### PROBLEM REQUIREMENTS:
Transcribe the portion of the forum post on packet loss in virtual machines that begins with "Nov 25, 2019" and runs on through "traffic situations (RTP/UDP).".

### EXTRACT TO READ:
■ ■ ■ ■
Network packet loss in high traffic VMs

Nov 25, 2019
8
2
23
Situation: we're running KVM VMs based on Debian/bullseye on Proxmox/PVE with 10GB NICs, but experience packet loss with the virtio-net interfaces under high network traffic situations (RTP/UDP).

This underlying problem also exists on VMware clusters. VMware provides a solution for that: one can increase the ring buffer sizes (see https://kb.vmware.com/s/article/50121760), and the problem with packet loss goes away (we verified this ourselves).

Now, we'd love to do the same for the virtio-net NICs on the PVE KVM VMs :) - sadly this isn't yet supported:

# ethtool -G neth1 rx 4048 tx 4048 netlink error: Operation not supported

To avoid any possible side effects, we use 1 dedicated guest VM per hypervisor in our test environment.
We use a dedicated bridge for the guest connected to the second port of the Intel X722 10G NIC.
Example for such a VM configuration:

root@pve-test-00:~# qm config 100 boot: order=scsi0;ide2;net0 cores: 16 cpu: host ide2: none,media=cdrom machine: q35 memory: 52048 meta: creation-qemu=6.2.0,ctime=1661099025 name: Sp1 net0: virtio=C2:50:0E:F5:6E:BC,bridge=vmbr1,queues=4,tag=3762 net1: virtio=56:4C:C5:75:7D:79,bridge=vmbr1,firewall=1,tag=901 numa: 0 ostype: l26 scsi0: local-btrfs:100/vm-100-disk-0.raw,size=320G scsihw: virtio-scsi-pci smbios1: uuid=3a55db64-5fea-4165-bcf1-a640b0caf909 sockets: 1 vmgenid: f280627f-b65d-4b7d-b841-1966d64f7ff9

The NIC on the host supports multiqueues (we tried different values for the multiqueue settings, but they sadly don't change the situation):

root@pve-test-00:~# ethtool -l eno2 Channel parameters for eno2: Pre-set maximums: RX: n/a TX: n/a Other: 1 Combined: 32 Current hardware settings: RX: n/a TX: n/a Other: 1 Combined: 20

The RX size on the NIC of the *hypervisor* can be adjusted (though its settings don't really matter for our packet loss situation):

root@pve-test-00:~# ethtool -g eno2 Ring parameters for eno2: Pre-set maximums: RX: 4096 RX Mini: n/a RX Jumbo: n/a TX: 4096 Current hardware settings: RX: 2048 RX Mini: n/a RX Jumbo: n/a TX: 2048

We're running latest PVE:

root@pve-test-00:~# pveversion pve-manager/7.2-7/d0dd0e85 (running kernel: 5.15.39-3-pve) root@pve-test-00:~# uname -a Linux pve-test-00 5.15.39-3-pve #2 SMP PVE 5.15.39-3 (Wed, 27 Jul 2022 13:45:39 +0200) x86_64 GNU/Linux

Hypervisor host specs:
  • Lenovo SN550
  • CPU Intel(R) Xeon(R) Silver 4210R CPU @ 2.40GHz with HT enabled
  • 64 Gb RAM
  • 480 SSD Micron SATA
  • Net Ethernet Connection X722 for 10GbE backplane (i40e) [Ethernet controller: Intel Corporation Ethernet Connection X722 for 10GbE backplane (rev 09)]
We're aware that some folks had similar issues back in 2014 (see https://groups.google.com/g/snabb-devel/c/ng78LbcaFgI?pli=1).
■ ■ ■ ■
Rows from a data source
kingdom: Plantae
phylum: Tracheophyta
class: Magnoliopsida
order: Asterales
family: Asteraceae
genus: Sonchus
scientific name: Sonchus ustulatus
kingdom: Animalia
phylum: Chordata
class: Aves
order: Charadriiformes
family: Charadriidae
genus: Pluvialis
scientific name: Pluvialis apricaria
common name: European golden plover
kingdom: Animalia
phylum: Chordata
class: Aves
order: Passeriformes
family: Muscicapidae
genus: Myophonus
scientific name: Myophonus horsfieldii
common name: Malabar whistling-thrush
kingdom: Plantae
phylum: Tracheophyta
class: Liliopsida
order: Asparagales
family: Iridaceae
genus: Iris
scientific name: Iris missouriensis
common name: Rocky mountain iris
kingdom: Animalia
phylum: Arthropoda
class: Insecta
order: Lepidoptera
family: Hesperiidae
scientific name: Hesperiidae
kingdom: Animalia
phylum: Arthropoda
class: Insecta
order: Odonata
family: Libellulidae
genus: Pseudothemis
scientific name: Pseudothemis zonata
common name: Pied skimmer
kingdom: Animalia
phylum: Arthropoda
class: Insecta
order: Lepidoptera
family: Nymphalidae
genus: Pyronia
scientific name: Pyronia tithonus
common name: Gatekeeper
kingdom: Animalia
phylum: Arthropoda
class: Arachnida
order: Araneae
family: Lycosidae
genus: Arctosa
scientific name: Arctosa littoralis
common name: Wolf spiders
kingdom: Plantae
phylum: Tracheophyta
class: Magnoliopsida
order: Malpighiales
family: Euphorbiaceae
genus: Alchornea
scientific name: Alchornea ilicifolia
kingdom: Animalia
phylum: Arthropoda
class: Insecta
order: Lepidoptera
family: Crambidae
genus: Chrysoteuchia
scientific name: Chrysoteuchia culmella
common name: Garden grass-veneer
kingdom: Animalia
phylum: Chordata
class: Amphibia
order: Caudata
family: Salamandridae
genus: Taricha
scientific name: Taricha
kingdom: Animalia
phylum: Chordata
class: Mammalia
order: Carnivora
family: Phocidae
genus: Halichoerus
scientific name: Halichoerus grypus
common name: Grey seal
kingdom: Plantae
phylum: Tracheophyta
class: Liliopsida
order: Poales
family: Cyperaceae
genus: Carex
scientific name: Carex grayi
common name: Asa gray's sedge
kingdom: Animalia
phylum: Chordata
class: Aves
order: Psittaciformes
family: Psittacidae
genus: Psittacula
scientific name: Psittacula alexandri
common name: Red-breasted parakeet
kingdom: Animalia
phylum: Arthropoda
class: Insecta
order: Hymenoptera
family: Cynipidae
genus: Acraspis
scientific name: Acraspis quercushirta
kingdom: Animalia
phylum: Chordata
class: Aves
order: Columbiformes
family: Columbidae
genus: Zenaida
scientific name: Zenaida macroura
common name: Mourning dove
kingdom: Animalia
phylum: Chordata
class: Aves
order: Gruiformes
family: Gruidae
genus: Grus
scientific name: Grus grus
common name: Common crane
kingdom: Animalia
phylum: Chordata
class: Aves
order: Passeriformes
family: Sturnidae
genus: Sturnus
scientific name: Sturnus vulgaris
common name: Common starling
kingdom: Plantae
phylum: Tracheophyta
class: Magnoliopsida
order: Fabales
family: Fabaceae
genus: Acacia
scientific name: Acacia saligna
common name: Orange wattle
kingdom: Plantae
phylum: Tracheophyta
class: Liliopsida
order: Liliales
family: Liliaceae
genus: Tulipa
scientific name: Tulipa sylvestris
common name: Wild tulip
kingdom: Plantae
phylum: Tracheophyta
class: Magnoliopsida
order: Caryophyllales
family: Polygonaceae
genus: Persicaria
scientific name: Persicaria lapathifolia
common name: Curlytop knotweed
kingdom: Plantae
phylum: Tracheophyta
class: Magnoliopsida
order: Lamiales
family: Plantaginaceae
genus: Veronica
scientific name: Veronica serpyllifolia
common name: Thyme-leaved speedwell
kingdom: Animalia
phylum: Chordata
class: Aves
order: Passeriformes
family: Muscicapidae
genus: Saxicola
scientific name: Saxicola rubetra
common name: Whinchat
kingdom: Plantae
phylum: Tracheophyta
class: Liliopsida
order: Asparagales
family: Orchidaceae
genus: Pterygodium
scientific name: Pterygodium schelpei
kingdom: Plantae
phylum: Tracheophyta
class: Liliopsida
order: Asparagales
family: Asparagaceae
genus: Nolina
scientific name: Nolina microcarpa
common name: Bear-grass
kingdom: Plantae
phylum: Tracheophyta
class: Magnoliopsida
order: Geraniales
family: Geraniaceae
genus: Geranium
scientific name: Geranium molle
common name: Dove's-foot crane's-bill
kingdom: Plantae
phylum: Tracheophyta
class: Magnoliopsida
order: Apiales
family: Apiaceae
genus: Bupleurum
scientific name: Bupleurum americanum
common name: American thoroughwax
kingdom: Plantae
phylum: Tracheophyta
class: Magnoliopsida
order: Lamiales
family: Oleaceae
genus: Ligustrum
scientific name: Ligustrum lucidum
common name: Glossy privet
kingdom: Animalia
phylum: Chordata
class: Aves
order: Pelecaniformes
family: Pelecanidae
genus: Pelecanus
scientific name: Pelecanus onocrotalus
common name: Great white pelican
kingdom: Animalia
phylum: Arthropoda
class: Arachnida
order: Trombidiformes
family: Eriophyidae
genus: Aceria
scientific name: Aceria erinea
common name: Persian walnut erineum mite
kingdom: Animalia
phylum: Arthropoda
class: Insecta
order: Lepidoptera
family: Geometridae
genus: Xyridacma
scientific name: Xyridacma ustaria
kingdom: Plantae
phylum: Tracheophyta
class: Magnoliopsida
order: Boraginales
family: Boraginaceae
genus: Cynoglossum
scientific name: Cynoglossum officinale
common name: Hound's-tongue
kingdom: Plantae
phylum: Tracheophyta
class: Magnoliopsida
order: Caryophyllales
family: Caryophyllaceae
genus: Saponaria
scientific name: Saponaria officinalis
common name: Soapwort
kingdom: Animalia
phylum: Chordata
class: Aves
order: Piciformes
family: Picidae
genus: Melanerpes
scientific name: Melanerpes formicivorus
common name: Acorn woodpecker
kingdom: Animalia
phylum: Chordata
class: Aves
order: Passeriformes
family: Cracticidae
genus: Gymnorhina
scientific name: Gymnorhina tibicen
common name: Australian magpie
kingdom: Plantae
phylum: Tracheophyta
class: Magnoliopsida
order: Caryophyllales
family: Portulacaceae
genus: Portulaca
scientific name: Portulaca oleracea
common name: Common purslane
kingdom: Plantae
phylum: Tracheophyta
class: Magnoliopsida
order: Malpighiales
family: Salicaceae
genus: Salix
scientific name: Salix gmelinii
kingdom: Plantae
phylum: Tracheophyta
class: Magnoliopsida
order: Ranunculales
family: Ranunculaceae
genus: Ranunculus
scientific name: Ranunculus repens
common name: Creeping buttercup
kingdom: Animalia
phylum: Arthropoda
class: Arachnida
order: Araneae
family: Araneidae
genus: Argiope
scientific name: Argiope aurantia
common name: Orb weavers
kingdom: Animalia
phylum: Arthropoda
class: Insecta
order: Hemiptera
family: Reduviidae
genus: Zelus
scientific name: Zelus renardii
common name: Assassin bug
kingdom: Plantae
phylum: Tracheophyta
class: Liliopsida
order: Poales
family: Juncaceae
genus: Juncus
■ ■ ■ ■
### RESULT BELOW:
Nov 25, 2019
8
2
23
Situation: we're running KVM VMs based on Debian/bullseye on Proxmox/PVE with 10GB NICs, but experience packet loss with the virtio-net interfaces under high network traffic situations (RTP/UDP).